───── SELECTION ─────
City leaders said municipal emergency management asked residents to stay home while teams worked to direct traffic and restore services. The mayor drew a direct line of communication with Waymo as conditions worsened and the company coordinated with city personnel while temporarily pausing its Bay Area service.

Waymo acknowledged that some of its vehicles "remained stationary longer than usual" and that the scale of the outage "overwhelmed parts of its system." The company said its Driver software is programmed to treat non functional signals as four way stops. But when dozens of signals went dark across multiple intersections at the same time, vehicles spent extended periods confirming how to proceed, and some ended up immobilized in traffic lanes while the fleet manager directed cars to pull over and return to depots in stages.

Observers described the safety fallback as effectively "bricking" vehicles, because the cars did not suffer electrical failures or software crashes but entered an exceptionally cautious mode that left them stopped in situations where a human driver might have moved through the intersection under controlled direction. Waymo paused operations during the outage and resumed service the following day after directing vehicles off the road and into depots.

Company engineers said they are deploying fleet wide software updates intended to give the vehicles more context about regional power failures and to enable them to navigate impacted intersections more decisively. Waymo has also said it will improve remote support and emergency response procedures after the outage overwhelmed some of its systems.

AI generated illustration
AI-generated illustration

The incident has attracted immediate regulatory attention. City supervisors have requested hearings to examine Waymo's response, and a California regulator opened a review of the stalled robotaxis. Transportation officials and former agency leaders argued that episodes like this expose gaps in existing oversight, particularly around how autonomous operators plan for large scale infrastructure disruptions, including outages caused by fires, earthquakes and storms.
─────
Rewrite the passage on the Waymo outage starting with "Company engineers said" and going on through "of its systems.", putting "remote assistance" in place of "remote support". The listing that comes next is separate from the passage on the Waymo outage.
───── SOURCE MATERIAL ─────
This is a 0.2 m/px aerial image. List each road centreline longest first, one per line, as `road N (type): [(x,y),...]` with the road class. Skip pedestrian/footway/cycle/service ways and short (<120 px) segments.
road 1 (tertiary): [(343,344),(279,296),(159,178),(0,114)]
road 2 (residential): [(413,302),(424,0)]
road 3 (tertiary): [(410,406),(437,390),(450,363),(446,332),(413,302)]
─────
RESULT FOR THIS TASK:
Company engineers said they are deploying fleet wide software updates intended to give the vehicles more context about regional power failures and to enable them to navigate impacted intersections more decisively. Waymo has also said it will improve remote assistance and emergency response procedures after the outage overwhelmed some of its systems.